** Start DATASET EXCERPTS **

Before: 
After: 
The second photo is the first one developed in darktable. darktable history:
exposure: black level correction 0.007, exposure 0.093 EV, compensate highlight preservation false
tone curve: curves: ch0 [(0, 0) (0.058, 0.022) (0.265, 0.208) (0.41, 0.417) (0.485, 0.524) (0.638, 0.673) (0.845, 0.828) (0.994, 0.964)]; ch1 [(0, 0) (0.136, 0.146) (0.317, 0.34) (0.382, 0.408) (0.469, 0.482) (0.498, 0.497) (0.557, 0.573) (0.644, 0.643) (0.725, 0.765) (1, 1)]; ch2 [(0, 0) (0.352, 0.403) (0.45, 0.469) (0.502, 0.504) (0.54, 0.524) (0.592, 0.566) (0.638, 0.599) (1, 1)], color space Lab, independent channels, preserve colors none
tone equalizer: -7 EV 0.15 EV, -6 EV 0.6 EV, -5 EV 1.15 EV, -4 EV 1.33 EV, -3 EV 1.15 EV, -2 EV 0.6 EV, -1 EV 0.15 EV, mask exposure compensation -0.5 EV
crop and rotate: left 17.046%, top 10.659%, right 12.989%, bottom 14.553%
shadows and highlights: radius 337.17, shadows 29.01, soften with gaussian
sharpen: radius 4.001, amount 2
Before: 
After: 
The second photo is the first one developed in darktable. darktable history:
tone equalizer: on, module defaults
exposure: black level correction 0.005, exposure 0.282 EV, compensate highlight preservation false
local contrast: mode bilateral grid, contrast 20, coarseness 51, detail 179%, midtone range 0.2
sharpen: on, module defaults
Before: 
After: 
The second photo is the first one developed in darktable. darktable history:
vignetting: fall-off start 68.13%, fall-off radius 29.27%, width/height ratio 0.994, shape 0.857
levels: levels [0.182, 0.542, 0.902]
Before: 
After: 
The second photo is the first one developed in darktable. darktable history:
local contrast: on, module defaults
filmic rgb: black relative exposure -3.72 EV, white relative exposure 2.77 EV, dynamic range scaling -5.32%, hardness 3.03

** End DATASET EXCERPTS **

**AIM OF THE TASK**. Reproduce the lines of all the records, swapping every "developed" for "processed" and leaving everything else unchanged.

**RESULT OF THE EXERCISE**.
Before: 
After: 
The second photo is the first one processed in darktable. darktable history:
exposure: black level correction 0.007, exposure 0.093 EV, compensate highlight preservation false
tone curve: curves: ch0 [(0, 0) (0.058, 0.022) (0.265, 0.208) (0.41, 0.417) (0.485, 0.524) (0.638, 0.673) (0.845, 0.828) (0.994, 0.964)]; ch1 [(0, 0) (0.136, 0.146) (0.317, 0.34) (0.382, 0.408) (0.469, 0.482) (0.498, 0.497) (0.557, 0.573) (0.644, 0.643) (0.725, 0.765) (1, 1)]; ch2 [(0, 0) (0.352, 0.403) (0.45, 0.469) (0.502, 0.504) (0.54, 0.524) (0.592, 0.566) (0.638, 0.599) (1, 1)], color space Lab, independent channels, preserve colors none
tone equalizer: -7 EV 0.15 EV, -6 EV 0.6 EV, -5 EV 1.15 EV, -4 EV 1.33 EV, -3 EV 1.15 EV, -2 EV 0.6 EV, -1 EV 0.15 EV, mask exposure compensation -0.5 EV
crop and rotate: left 17.046%, top 10.659%, right 12.989%, bottom 14.553%
shadows and highlights: radius 337.17, shadows 29.01, soften with gaussian
sharpen: radius 4.001, amount 2
Before: 
After: 
The second photo is the first one processed in darktable. darktable history:
tone equalizer: on, module defaults
exposure: black level correction 0.005, exposure 0.282 EV, compensate highlight preservation false
local contrast: mode bilateral grid, contrast 20, coarseness 51, detail 179%, midtone range 0.2
sharpen: on, module defaults
Before: 
After: 
The second photo is the first one processed in darktable. darktable history:
vignetting: fall-off start 68.13%, fall-off radius 29.27%, width/height ratio 0.994, shape 0.857
levels: levels [0.182, 0.542, 0.902]
Before: 
After: 
The second photo is the first one processed in darktable. darktable history:
local contrast: on, module defaults
filmic rgb: black relative exposure -3.72 EV, white relative exposure 2.77 EV, dynamic range scaling -5.32%, hardness 3.03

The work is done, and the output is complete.